Your answer should consist of each line below that contains the string "knee".

--------------------

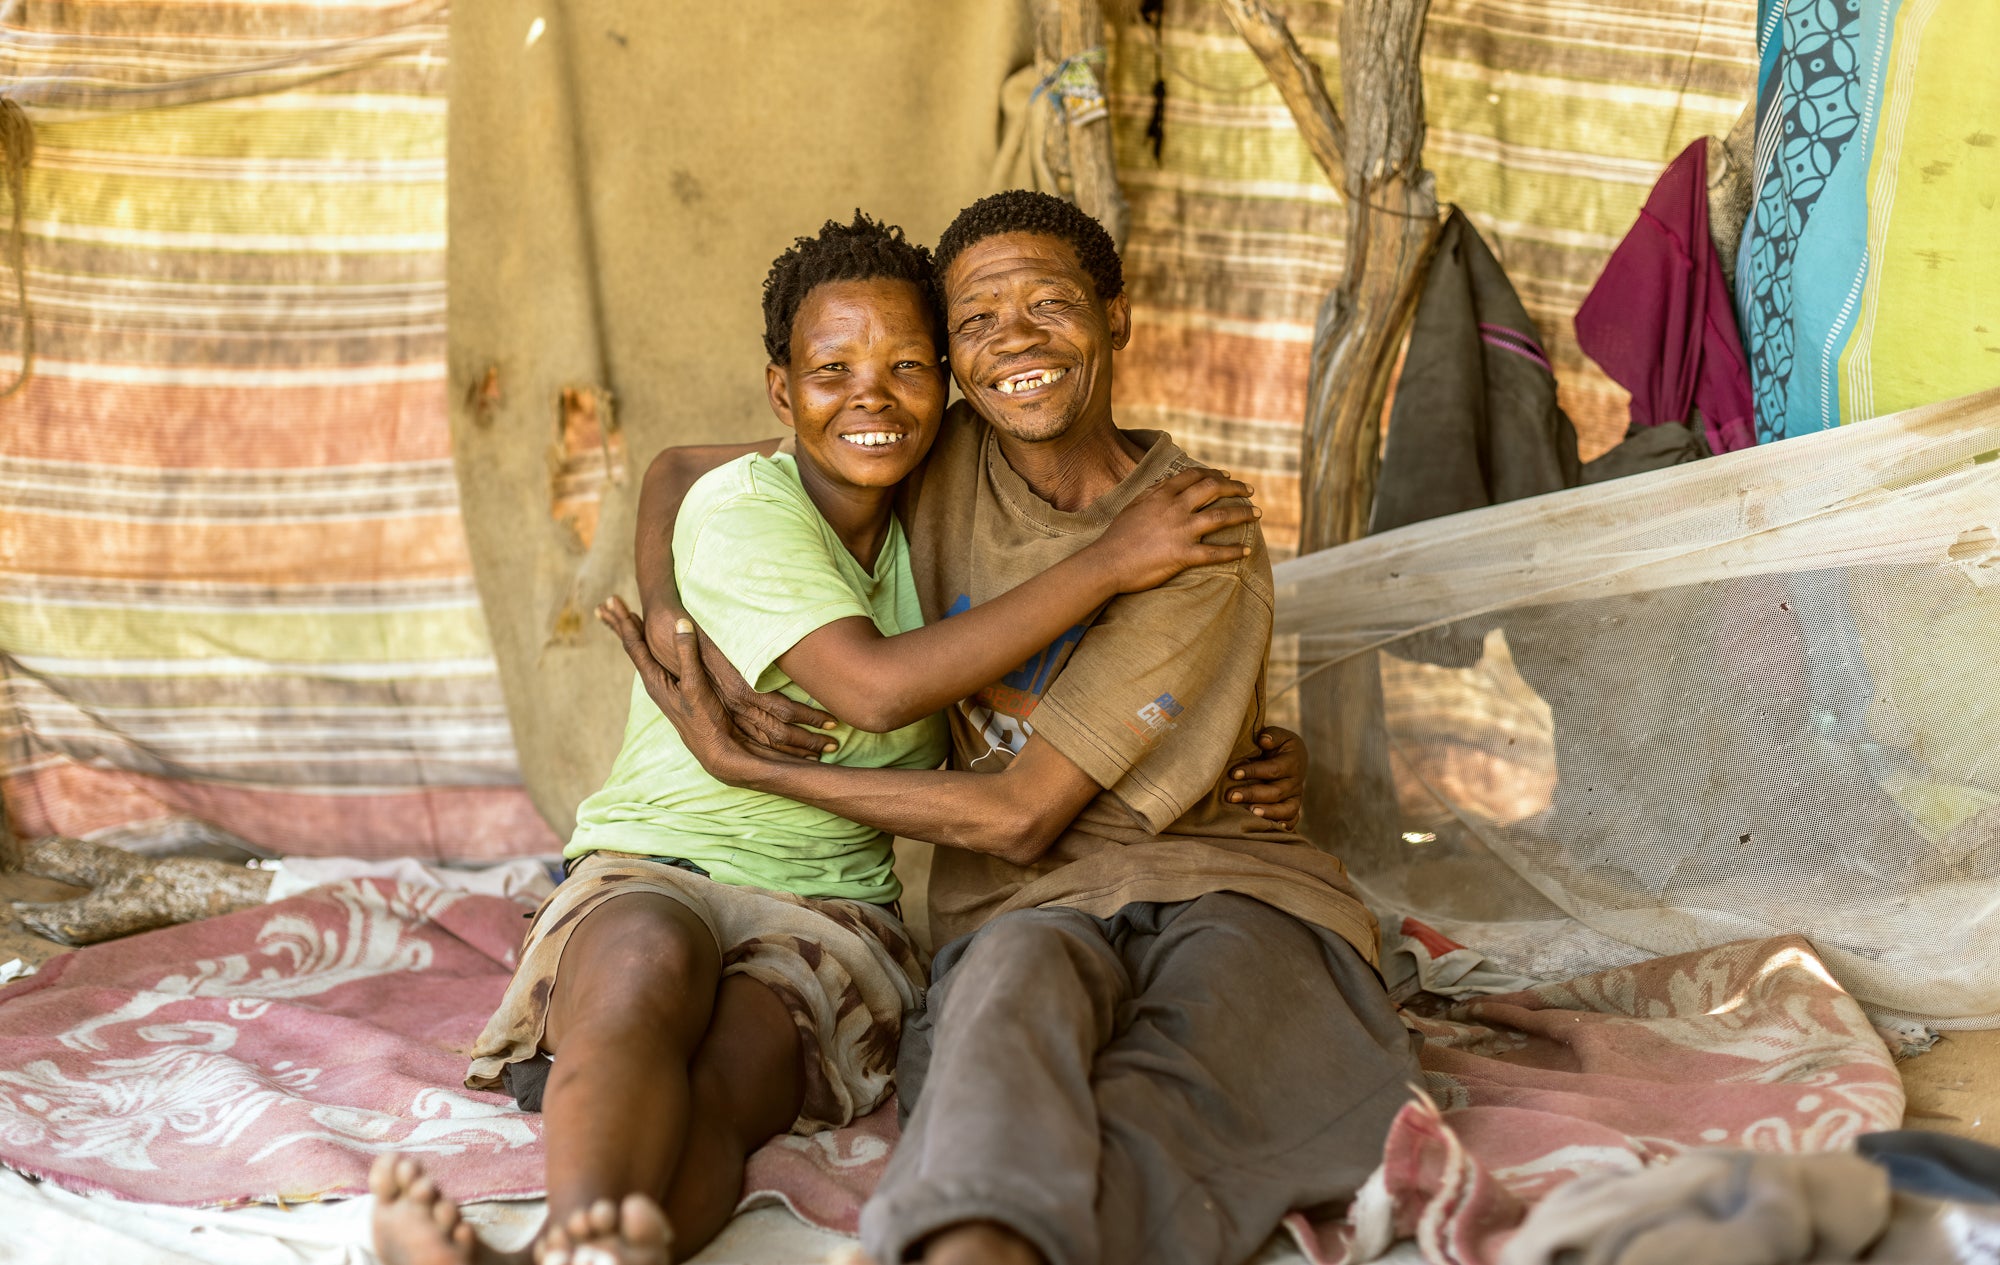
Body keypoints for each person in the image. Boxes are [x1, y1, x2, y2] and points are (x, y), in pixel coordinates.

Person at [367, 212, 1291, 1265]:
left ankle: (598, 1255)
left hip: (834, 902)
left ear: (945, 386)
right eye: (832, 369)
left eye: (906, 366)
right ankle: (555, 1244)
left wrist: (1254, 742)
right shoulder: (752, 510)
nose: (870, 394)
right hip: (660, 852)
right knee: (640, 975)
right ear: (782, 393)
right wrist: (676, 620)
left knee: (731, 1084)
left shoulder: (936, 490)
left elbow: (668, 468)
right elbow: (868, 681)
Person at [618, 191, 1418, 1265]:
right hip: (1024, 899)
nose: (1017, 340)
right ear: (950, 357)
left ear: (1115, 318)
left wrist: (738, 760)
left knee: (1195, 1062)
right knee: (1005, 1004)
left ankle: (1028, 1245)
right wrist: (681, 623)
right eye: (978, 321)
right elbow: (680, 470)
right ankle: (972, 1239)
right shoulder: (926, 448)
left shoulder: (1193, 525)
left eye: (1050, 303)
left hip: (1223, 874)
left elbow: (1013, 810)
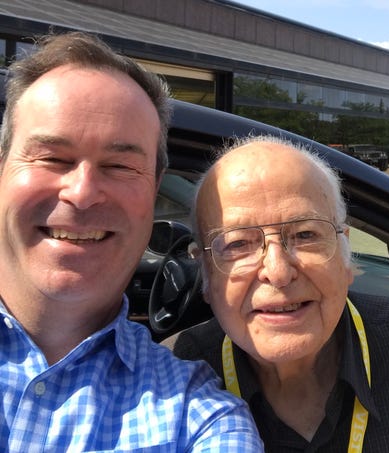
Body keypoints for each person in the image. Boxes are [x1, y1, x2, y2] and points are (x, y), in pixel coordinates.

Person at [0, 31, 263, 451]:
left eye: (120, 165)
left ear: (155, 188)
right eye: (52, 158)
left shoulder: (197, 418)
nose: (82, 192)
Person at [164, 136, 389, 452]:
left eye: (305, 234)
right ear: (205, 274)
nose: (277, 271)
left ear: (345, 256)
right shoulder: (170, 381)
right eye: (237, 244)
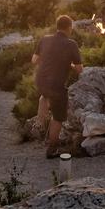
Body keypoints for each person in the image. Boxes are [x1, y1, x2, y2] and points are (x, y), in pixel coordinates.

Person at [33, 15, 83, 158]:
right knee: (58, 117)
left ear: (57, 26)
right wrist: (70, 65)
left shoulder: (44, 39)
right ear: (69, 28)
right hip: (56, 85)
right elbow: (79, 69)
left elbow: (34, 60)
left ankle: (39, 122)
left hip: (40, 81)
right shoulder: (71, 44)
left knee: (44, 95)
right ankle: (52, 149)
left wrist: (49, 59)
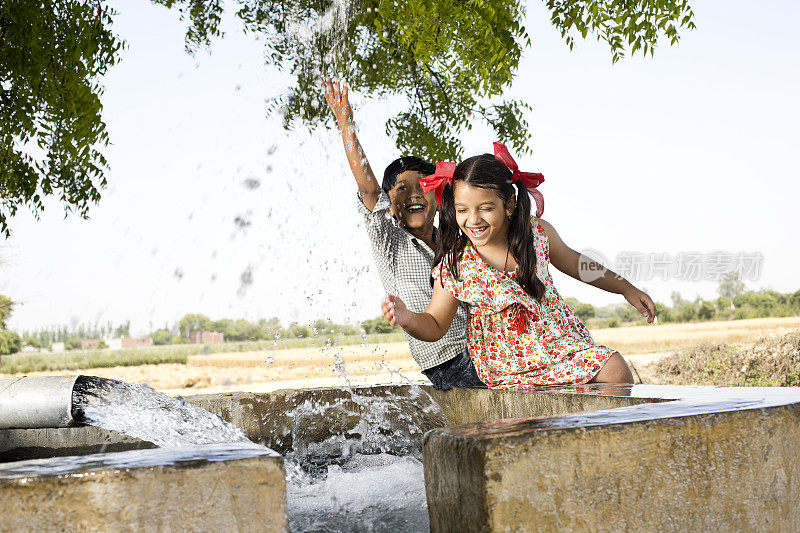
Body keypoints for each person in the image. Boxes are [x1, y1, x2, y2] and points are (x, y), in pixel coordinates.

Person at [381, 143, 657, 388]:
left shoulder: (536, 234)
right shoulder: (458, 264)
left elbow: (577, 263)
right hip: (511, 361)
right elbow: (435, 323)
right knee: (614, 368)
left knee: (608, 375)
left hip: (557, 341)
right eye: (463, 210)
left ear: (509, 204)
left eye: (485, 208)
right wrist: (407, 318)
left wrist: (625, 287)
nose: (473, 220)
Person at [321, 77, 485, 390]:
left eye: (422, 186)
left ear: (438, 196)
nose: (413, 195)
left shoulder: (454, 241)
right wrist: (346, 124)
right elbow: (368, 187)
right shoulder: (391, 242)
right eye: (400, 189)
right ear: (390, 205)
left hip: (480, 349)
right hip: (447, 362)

--------------------

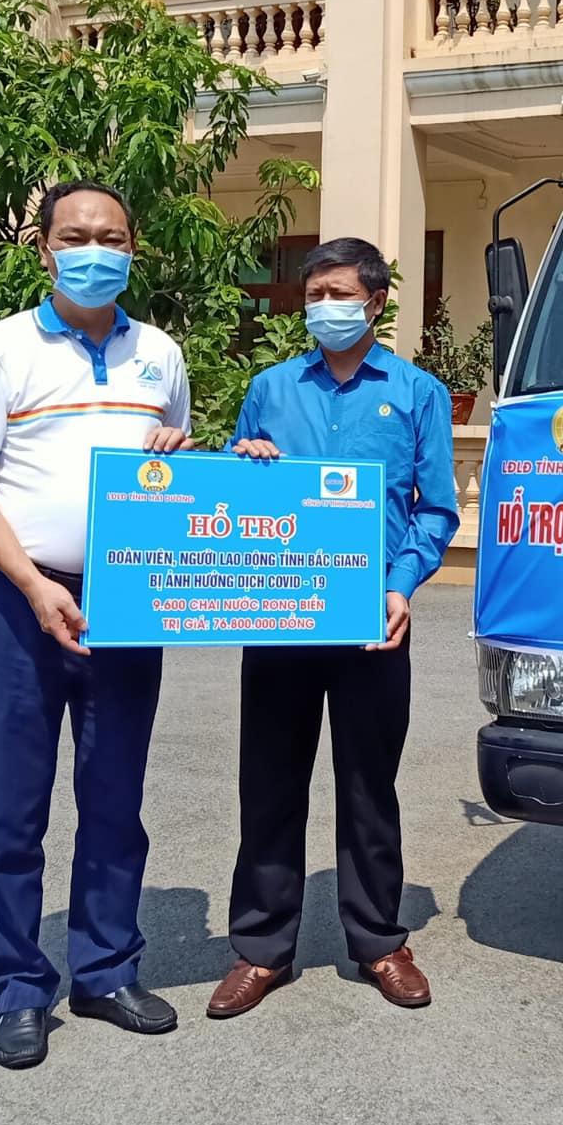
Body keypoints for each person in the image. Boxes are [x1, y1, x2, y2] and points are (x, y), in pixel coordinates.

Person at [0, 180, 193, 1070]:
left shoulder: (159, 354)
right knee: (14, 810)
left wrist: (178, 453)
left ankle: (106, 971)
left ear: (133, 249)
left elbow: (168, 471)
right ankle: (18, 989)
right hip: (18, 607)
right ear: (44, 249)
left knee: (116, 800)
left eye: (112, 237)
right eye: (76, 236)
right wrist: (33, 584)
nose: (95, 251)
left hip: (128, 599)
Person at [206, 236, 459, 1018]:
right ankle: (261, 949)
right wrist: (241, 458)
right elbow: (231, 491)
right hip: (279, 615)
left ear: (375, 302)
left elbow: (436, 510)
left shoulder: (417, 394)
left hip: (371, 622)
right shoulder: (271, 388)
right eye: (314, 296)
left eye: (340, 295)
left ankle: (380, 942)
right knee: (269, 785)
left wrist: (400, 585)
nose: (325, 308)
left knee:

--------------------

_Response to this task_
right knee: (640, 975)
left knee: (731, 1084)
left knee: (1195, 1062)
right knee: (1005, 1004)
right knee: (58, 117)
left knee: (44, 95)
right knee: (614, 368)
left knee: (608, 375)
right knee: (14, 810)
left knee: (116, 800)
right knee: (269, 785)
left knee:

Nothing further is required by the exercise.